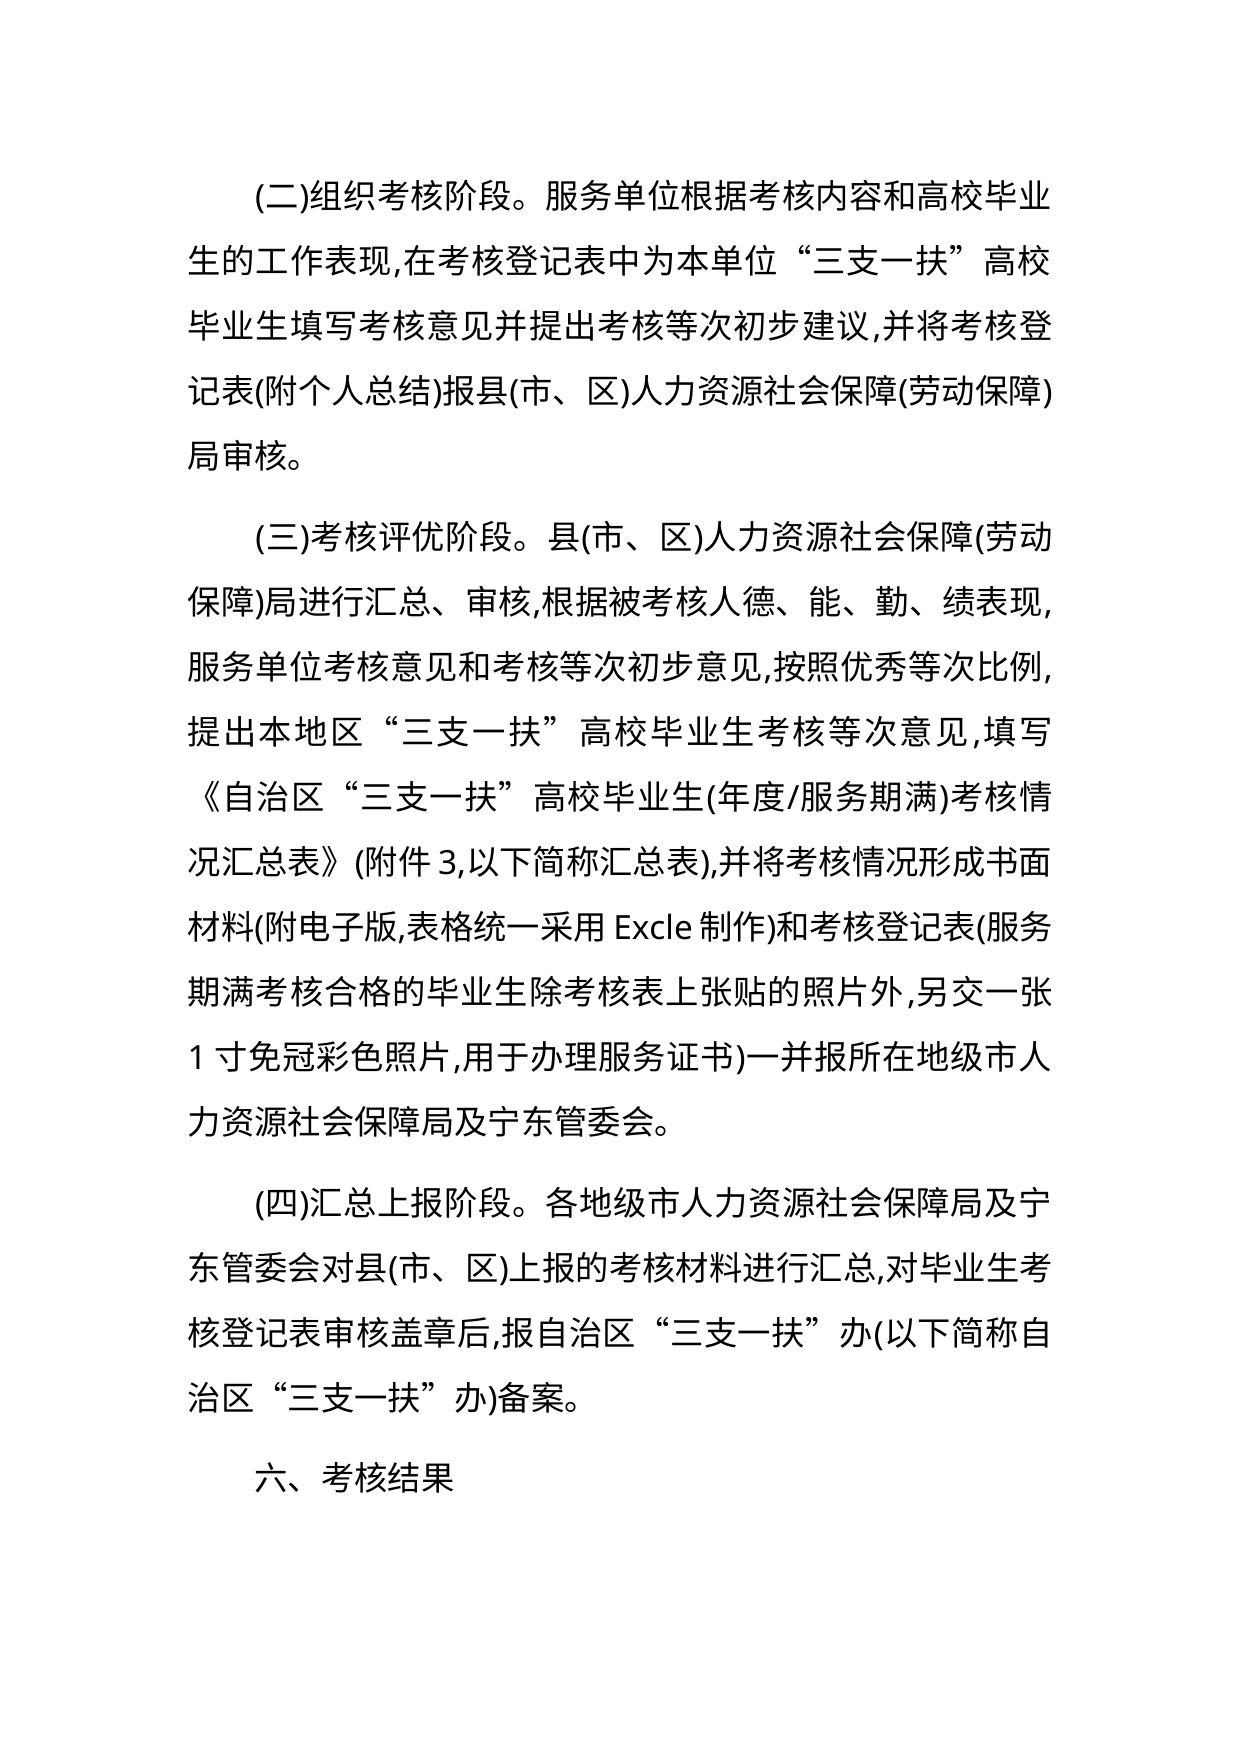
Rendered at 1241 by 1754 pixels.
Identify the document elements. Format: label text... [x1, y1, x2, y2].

text (二)组织考核阶段。服务单位根据考核内容和高校毕业生的工作表现,在考核登记表中为本单位“三支一扶”高校毕业生填写考核意见并提出考核等次初步建议,并将考核登记表(附个人总结)报县(市、区)人力资源社会保障(劳动保障)局审核。 [187, 162, 1053, 487]
text 六、考核结果 [187, 1444, 1053, 1509]
text (三)考核评优阶段。县(市、区)人力资源社会保障(劳动保障)局进行汇总、审核,根据被考核人德、能、勤、绩表现,服务单位考核意见和考核等次初步意见,按照优秀等次比例,提出本地区“三支一扶”高校毕业生考核等次意见,填写《自治区“三支一扶”高校毕业生(年度/服务期满)考核情况汇总表》(附件3,以下简称汇总表),并将考核情况形成书面材料(附电子版,表格统一采用Excle制作)和考核登记表(服务期满考核合格的毕业生除考核表上张贴的照片外,另交一张1寸免冠彩色照片,用于办理服务证书)一并报所在地级市人力资源社会保障局及宁东管委会。 [187, 503, 1053, 1153]
text (四)汇总上报阶段。各地级市人力资源社会保障局及宁东管委会对县(市、区)上报的考核材料进行汇总,对毕业生考核登记表审核盖章后,报自治区“三支一扶”办(以下简称自治区“三支一扶”办)备案。 [187, 1168, 1053, 1428]
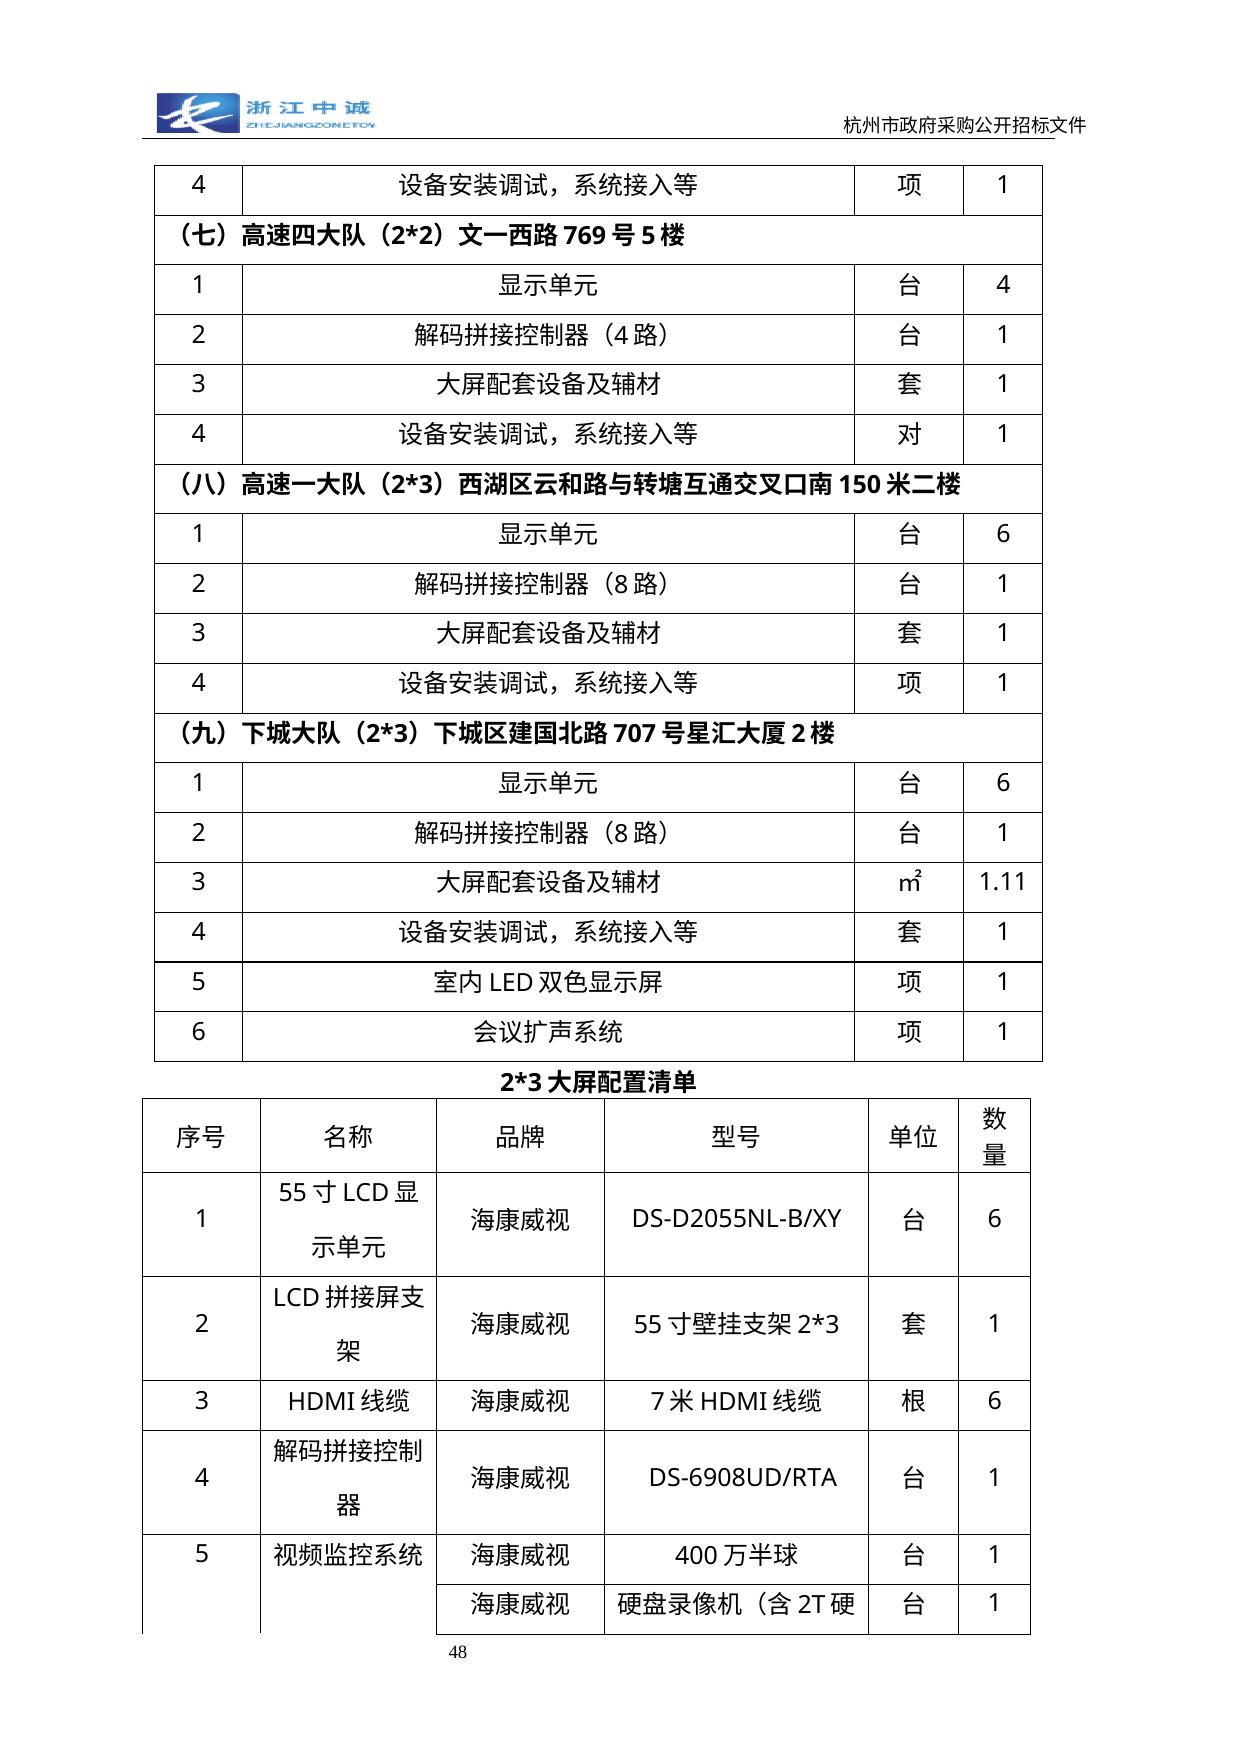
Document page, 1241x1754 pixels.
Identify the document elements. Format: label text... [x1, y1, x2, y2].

table_cell 4 [155, 664, 242, 712]
table_cell 显示单元 [243, 514, 854, 563]
table_cell 2 [155, 564, 242, 613]
table_cell 会议扩声系统 [243, 1012, 854, 1061]
table_cell 1 [964, 963, 1042, 1011]
table_cell 6 [155, 1012, 242, 1061]
table_cell 解码拼接控制器（4路） [243, 315, 854, 364]
table_cell 台 [855, 514, 963, 563]
table_cell HDMI线缆 [261, 1381, 436, 1430]
table_cell 解码拼接控制器（8路） [243, 813, 854, 862]
table_header 名称 [261, 1099, 436, 1172]
table_cell 1 [964, 365, 1042, 414]
table_cell 1 [155, 514, 242, 563]
table_cell ㎡ [855, 863, 963, 912]
table_cell 1 [964, 1012, 1042, 1061]
table_cell 台 [869, 1431, 958, 1534]
table_cell 根 [869, 1381, 958, 1430]
table_cell 55寸壁挂支架2*3 [605, 1277, 868, 1380]
table_cell 台 [855, 315, 963, 364]
table_cell 台 [869, 1585, 958, 1634]
table_cell 1 [964, 315, 1042, 364]
table_cell 项 [855, 963, 963, 1011]
table_cell 6 [959, 1381, 1030, 1430]
table_cell 1 [959, 1535, 1030, 1584]
table_cell 1 [155, 763, 242, 812]
table_cell 大屏配套设备及辅材 [243, 614, 854, 663]
table_cell 视频监控系统 [261, 1535, 436, 1634]
table_cell 设备安装调试，系统接入等 [243, 913, 854, 961]
table_cell 项 [855, 166, 963, 214]
table_cell 6 [964, 763, 1042, 812]
table_cell 1 [964, 614, 1042, 663]
table_cell 解码拼接控制器（8路） [243, 564, 854, 613]
table_cell 1 [155, 265, 242, 314]
picture [156, 91, 375, 133]
table_cell （八）高速一大队（2*3）西湖区云和路与转塘互通交叉口南150米二楼 [155, 465, 1042, 513]
table_cell 台 [855, 564, 963, 613]
table_cell （九）下城大队（2*3）下城区建国北路707号星汇大厦2楼 [155, 714, 1042, 762]
table_cell 6 [959, 1173, 1030, 1276]
table_cell 3 [155, 365, 242, 414]
table_cell 4 [964, 265, 1042, 314]
table_cell 5 [155, 963, 242, 1011]
table_cell 2 [155, 315, 242, 364]
table_cell 大屏配套设备及辅材 [243, 365, 854, 414]
table_cell 解码拼接控制器 [261, 1431, 436, 1534]
table_cell 3 [143, 1381, 260, 1430]
table_header 数量 [959, 1099, 1030, 1172]
table_cell 1 [964, 415, 1042, 463]
table_cell 3 [155, 614, 242, 663]
table_cell 1 [964, 813, 1042, 862]
table_cell 海康威视 [437, 1277, 604, 1380]
table_cell 套 [869, 1277, 958, 1380]
table_cell 55寸LCD显示单元 [261, 1173, 436, 1276]
table_cell 台 [855, 763, 963, 812]
table_cell 海康威视 [437, 1535, 604, 1584]
table_cell 套 [855, 614, 963, 663]
table_cell 套 [855, 913, 963, 961]
table_cell 400万半球 [605, 1535, 868, 1584]
table_cell 显示单元 [243, 265, 854, 314]
table_cell 1 [959, 1431, 1030, 1534]
table_cell 1 [964, 664, 1042, 712]
table_cell 台 [869, 1173, 958, 1276]
table_cell 海康威视 [437, 1585, 604, 1634]
table_cell 项 [855, 1012, 963, 1061]
table_cell 套 [855, 365, 963, 414]
table_cell 台 [855, 813, 963, 862]
table_cell 1 [959, 1277, 1030, 1380]
table_cell 海康威视 [437, 1431, 604, 1534]
list 2*3大屏配置清单 [142, 1062, 1055, 1098]
table_cell 硬盘录像机（含2T硬盘） [605, 1585, 868, 1634]
table_cell 7米HDMI线缆 [605, 1381, 868, 1430]
table_cell 1 [964, 166, 1042, 214]
table_cell 海康威视 [437, 1381, 604, 1430]
table_cell 4 [143, 1431, 260, 1534]
table_header 单位 [869, 1099, 958, 1172]
table_cell 3 [155, 863, 242, 912]
table_cell 4 [155, 913, 242, 961]
table_cell 大屏配套设备及辅材 [243, 863, 854, 912]
table_cell LCD拼接屏支架 [261, 1277, 436, 1380]
table_cell 1 [959, 1585, 1030, 1634]
table_cell 1.11 [964, 863, 1042, 912]
table_cell 显示单元 [243, 763, 854, 812]
table_cell 海康威视 [437, 1173, 604, 1276]
table_header 品牌 [437, 1099, 604, 1172]
table_cell 项 [855, 664, 963, 712]
table_cell 4 [155, 166, 242, 214]
table_cell 4 [155, 415, 242, 463]
table_cell 6 [964, 514, 1042, 563]
table_cell （七）高速四大队（2*2）文一西路769号5楼 [155, 216, 1042, 264]
table_cell 1 [964, 564, 1042, 613]
table_cell 5 [143, 1535, 261, 1634]
table_cell 设备安装调试，系统接入等 [243, 415, 854, 463]
table_cell 室内LED双色显示屏 [243, 963, 854, 1011]
table_cell 对 [855, 415, 963, 463]
table_cell 台 [855, 265, 963, 314]
table_cell 2 [143, 1277, 260, 1380]
table_cell 1 [143, 1173, 260, 1276]
table_cell 台 [869, 1535, 958, 1584]
table_cell 1 [964, 913, 1042, 961]
table_cell 设备安装调试，系统接入等 [243, 166, 854, 214]
table_header 型号 [605, 1099, 868, 1172]
table_cell DS-6908UD/RTA [605, 1431, 868, 1534]
table_cell 2 [155, 813, 242, 862]
table_cell DS-D2055NL-B/XY [605, 1173, 868, 1276]
table_header 序号 [143, 1099, 260, 1172]
table_cell 设备安装调试，系统接入等 [243, 664, 854, 712]
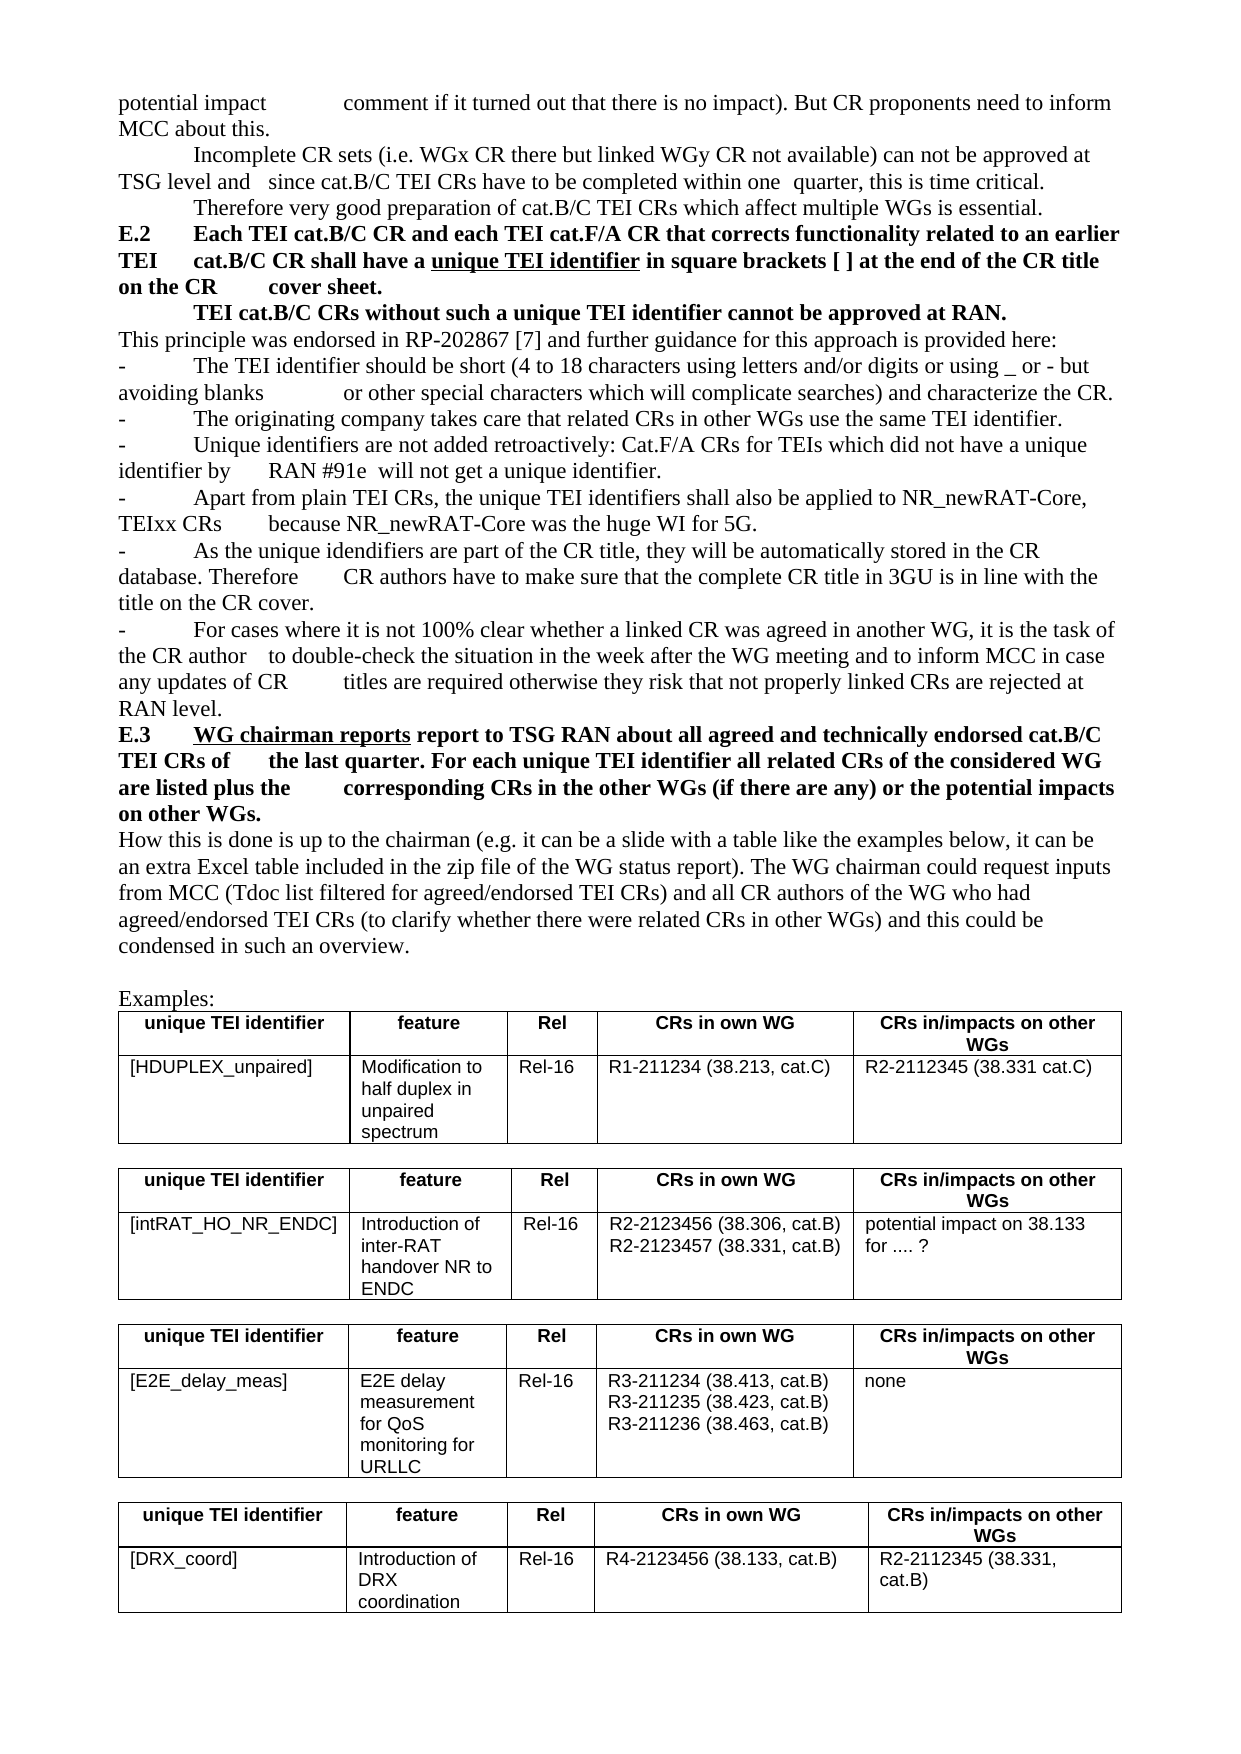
++++++++++
Task prompt:
Within this data, count the lines that include the string "大屏配套设备及辅材" and write the number with nothing else.

Answer to this exercise:
3